An exact, complete copy of the data that follows is needed.

*** RECORDS PROVIDED ***

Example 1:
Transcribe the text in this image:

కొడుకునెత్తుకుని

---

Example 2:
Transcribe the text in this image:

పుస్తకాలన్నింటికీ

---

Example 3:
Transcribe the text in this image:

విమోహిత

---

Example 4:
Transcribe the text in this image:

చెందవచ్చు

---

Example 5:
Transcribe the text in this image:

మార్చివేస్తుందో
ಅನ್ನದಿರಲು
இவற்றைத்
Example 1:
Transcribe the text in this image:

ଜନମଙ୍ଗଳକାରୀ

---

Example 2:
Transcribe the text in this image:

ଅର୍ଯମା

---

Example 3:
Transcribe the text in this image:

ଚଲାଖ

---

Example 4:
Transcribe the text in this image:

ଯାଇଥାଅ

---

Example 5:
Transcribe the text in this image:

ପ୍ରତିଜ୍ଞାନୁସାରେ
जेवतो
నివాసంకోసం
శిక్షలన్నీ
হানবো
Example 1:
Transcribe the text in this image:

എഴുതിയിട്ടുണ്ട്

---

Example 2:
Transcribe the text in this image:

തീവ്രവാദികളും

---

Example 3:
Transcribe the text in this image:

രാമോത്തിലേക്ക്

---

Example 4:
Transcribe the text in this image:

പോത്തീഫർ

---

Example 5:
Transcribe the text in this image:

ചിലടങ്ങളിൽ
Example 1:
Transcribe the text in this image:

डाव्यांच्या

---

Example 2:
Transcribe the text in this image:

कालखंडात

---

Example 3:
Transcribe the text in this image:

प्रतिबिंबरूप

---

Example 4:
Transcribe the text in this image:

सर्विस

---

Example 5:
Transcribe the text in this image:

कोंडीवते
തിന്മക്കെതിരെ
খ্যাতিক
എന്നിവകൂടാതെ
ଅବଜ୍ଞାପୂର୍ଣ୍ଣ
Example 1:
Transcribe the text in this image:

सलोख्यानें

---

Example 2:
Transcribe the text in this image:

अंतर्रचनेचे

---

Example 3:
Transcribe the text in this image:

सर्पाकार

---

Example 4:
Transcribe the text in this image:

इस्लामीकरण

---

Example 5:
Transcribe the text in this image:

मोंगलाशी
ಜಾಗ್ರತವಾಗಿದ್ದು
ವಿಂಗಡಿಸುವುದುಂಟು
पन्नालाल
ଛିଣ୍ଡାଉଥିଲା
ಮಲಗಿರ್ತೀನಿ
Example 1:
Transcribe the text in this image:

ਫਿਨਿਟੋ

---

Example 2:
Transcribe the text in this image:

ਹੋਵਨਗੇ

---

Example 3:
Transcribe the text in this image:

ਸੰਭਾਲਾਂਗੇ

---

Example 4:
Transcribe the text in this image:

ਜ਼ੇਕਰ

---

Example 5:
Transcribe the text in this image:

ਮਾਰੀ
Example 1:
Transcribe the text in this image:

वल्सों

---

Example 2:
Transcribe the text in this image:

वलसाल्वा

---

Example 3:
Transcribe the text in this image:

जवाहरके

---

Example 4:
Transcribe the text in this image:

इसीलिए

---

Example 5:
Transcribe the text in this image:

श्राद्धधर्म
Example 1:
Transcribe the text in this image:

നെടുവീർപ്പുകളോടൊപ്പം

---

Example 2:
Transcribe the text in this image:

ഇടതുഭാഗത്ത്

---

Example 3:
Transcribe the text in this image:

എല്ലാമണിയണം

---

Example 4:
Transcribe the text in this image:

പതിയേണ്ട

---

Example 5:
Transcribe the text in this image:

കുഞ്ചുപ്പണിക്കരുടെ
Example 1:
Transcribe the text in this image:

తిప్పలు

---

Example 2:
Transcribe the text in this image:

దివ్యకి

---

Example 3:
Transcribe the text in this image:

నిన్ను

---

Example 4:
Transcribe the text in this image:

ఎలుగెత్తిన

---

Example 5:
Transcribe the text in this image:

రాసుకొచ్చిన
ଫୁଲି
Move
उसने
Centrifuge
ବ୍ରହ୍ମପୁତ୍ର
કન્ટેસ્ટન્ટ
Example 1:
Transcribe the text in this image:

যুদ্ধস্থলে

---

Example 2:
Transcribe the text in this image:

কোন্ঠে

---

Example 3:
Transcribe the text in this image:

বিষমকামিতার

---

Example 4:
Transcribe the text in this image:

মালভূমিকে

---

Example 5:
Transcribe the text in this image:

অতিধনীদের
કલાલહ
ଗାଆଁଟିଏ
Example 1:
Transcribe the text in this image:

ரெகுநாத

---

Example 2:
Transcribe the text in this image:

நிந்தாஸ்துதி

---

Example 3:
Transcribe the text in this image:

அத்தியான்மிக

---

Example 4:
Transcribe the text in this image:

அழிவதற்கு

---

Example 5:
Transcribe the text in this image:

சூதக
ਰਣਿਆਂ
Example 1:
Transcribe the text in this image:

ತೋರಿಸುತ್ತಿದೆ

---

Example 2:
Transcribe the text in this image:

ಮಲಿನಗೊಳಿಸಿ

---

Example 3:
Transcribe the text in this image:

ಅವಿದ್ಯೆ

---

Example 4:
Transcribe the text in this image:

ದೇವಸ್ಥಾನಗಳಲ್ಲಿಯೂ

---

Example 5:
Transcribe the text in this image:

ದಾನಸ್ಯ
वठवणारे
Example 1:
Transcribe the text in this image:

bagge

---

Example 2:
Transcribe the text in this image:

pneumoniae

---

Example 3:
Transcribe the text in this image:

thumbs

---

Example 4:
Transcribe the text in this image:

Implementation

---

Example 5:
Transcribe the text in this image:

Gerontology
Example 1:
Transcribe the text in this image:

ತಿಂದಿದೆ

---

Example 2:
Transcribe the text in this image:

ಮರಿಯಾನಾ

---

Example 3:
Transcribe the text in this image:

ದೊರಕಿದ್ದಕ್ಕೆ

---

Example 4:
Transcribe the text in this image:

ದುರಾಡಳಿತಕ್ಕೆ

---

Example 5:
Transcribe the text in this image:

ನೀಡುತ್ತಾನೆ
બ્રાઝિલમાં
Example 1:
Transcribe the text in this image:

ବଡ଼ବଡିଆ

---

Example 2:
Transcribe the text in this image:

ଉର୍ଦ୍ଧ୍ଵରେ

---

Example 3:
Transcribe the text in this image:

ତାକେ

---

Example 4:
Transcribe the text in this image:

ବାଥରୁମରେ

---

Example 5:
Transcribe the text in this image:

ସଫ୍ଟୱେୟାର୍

*** End of RECORDS PROVIDED ***

OUTPUT BELOW:
Example 1:
Transcribe the text in this image:

కొడుకునెత్తుకుని

---

Example 2:
Transcribe the text in this image:

పుస్తకాలన్నింటికీ

---

Example 3:
Transcribe the text in this image:

విమోహిత

---

Example 4:
Transcribe the text in this image:

చెందవచ్చు

---

Example 5:
Transcribe the text in this image:

మార్చివేస్తుందో
ಅನ್ನದಿರಲು
இவற்றைத்
Example 1:
Transcribe the text in this image:

ଜନମଙ୍ଗଳକାରୀ

---

Example 2:
Transcribe the text in this image:

ଅର୍ଯମା

---

Example 3:
Transcribe the text in this image:

ଚଲାଖ

---

Example 4:
Transcribe the text in this image:

ଯାଇଥାଅ

---

Example 5:
Transcribe the text in this image:

ପ୍ରତିଜ୍ଞାନୁସାରେ
जेवतो
నివాసంకోసం
శిక్షలన్నీ
হানবো
Example 1:
Transcribe the text in this image:

എഴുതിയിട്ടുണ്ട്

---

Example 2:
Transcribe the text in this image:

തീവ്രവാദികളും

---

Example 3:
Transcribe the text in this image:

രാമോത്തിലേക്ക്

---

Example 4:
Transcribe the text in this image:

പോത്തീഫർ

---

Example 5:
Transcribe the text in this image:

ചിലടങ്ങളിൽ
Example 1:
Transcribe the text in this image:

डाव्यांच्या

---

Example 2:
Transcribe the text in this image:

कालखंडात

---

Example 3:
Transcribe the text in this image:

प्रतिबिंबरूप

---

Example 4:
Transcribe the text in this image:

सर्विस

---

Example 5:
Transcribe the text in this image:

कोंडीवते
തിന്മക്കെതിരെ
খ্যাতিক
എന്നിവകൂടാതെ
ଅବଜ୍ଞାପୂର୍ଣ୍ଣ
Example 1:
Transcribe the text in this image:

सलोख्यानें

---

Example 2:
Transcribe the text in this image:

अंतर्रचनेचे

---

Example 3:
Transcribe the text in this image:

सर्पाकार

---

Example 4:
Transcribe the text in this image:

इस्लामीकरण

---

Example 5:
Transcribe the text in this image:

मोंगलाशी
ಜಾಗ್ರತವಾಗಿದ್ದು
ವಿಂಗಡಿಸುವುದುಂಟು
पन्नालाल
ଛିଣ୍ଡାଉଥିଲା
ಮಲಗಿರ್ತೀನಿ
Example 1:
Transcribe the text in this image:

ਫਿਨਿਟੋ

---

Example 2:
Transcribe the text in this image:

ਹੋਵਨਗੇ

---

Example 3:
Transcribe the text in this image:

ਸੰਭਾਲਾਂਗੇ

---

Example 4:
Transcribe the text in this image:

ਜ਼ੇਕਰ

---

Example 5:
Transcribe the text in this image:

ਮਾਰੀ
Example 1:
Transcribe the text in this image:

वल्सों

---

Example 2:
Transcribe the text in this image:

वलसाल्वा

---

Example 3:
Transcribe the text in this image:

जवाहरके

---

Example 4:
Transcribe the text in this image:

इसीलिए

---

Example 5:
Transcribe the text in this image:

श्राद्धधर्म
Example 1:
Transcribe the text in this image:

നെടുവീർപ്പുകളോടൊപ്പം

---

Example 2:
Transcribe the text in this image:

ഇടതുഭാഗത്ത്

---

Example 3:
Transcribe the text in this image:

എല്ലാമണിയണം

---

Example 4:
Transcribe the text in this image:

പതിയേണ്ട

---

Example 5:
Transcribe the text in this image:

കുഞ്ചുപ്പണിക്കരുടെ
Example 1:
Transcribe the text in this image:

తిప్పలు

---

Example 2:
Transcribe the text in this image:

దివ్యకి

---

Example 3:
Transcribe the text in this image:

నిన్ను

---

Example 4:
Transcribe the text in this image:

ఎలుగెత్తిన

---

Example 5:
Transcribe the text in this image:

రాసుకొచ్చిన
ଫୁଲି
Move
उसने
Centrifuge
ବ୍ରହ୍ମପୁତ୍ର
કન્ટેસ્ટન્ટ
Example 1:
Transcribe the text in this image:

যুদ্ধস্থলে

---

Example 2:
Transcribe the text in this image:

কোন্ঠে

---

Example 3:
Transcribe the text in this image:

বিষমকামিতার

---

Example 4:
Transcribe the text in this image:

মালভূমিকে

---

Example 5:
Transcribe the text in this image:

অতিধনীদের
કલાલહ
ଗାଆଁଟିଏ
Example 1:
Transcribe the text in this image:

ரெகுநாத

---

Example 2:
Transcribe the text in this image:

நிந்தாஸ்துதி

---

Example 3:
Transcribe the text in this image:

அத்தியான்மிக

---

Example 4:
Transcribe the text in this image:

அழிவதற்கு

---

Example 5:
Transcribe the text in this image:

சூதக
ਰਣਿਆਂ
Example 1:
Transcribe the text in this image:

ತೋರಿಸುತ್ತಿದೆ

---

Example 2:
Transcribe the text in this image:

ಮಲಿನಗೊಳಿಸಿ

---

Example 3:
Transcribe the text in this image:

ಅವಿದ್ಯೆ

---

Example 4:
Transcribe the text in this image:

ದೇವಸ್ಥಾನಗಳಲ್ಲಿಯೂ

---

Example 5:
Transcribe the text in this image:

ದಾನಸ್ಯ
वठवणारे
Example 1:
Transcribe the text in this image:

bagge

---

Example 2:
Transcribe the text in this image:

pneumoniae

---

Example 3:
Transcribe the text in this image:

thumbs

---

Example 4:
Transcribe the text in this image:

Implementation

---

Example 5:
Transcribe the text in this image:

Gerontology
Example 1:
Transcribe the text in this image:

ತಿಂದಿದೆ

---

Example 2:
Transcribe the text in this image:

ಮರಿಯಾನಾ

---

Example 3:
Transcribe the text in this image:

ದೊರಕಿದ್ದಕ್ಕೆ

---

Example 4:
Transcribe the text in this image:

ದುರಾಡಳಿತಕ್ಕೆ

---

Example 5:
Transcribe the text in this image:

ನೀಡುತ್ತಾನೆ
બ્રાઝિલમાં
Example 1:
Transcribe the text in this image:

ବଡ଼ବଡିଆ

---

Example 2:
Transcribe the text in this image:

ଉର୍ଦ୍ଧ୍ଵରେ

---

Example 3:
Transcribe the text in this image:

ତାକେ

---

Example 4:
Transcribe the text in this image:

ବାଥରୁମରେ

---

Example 5:
Transcribe the text in this image:

ସଫ୍ଟୱେୟାର୍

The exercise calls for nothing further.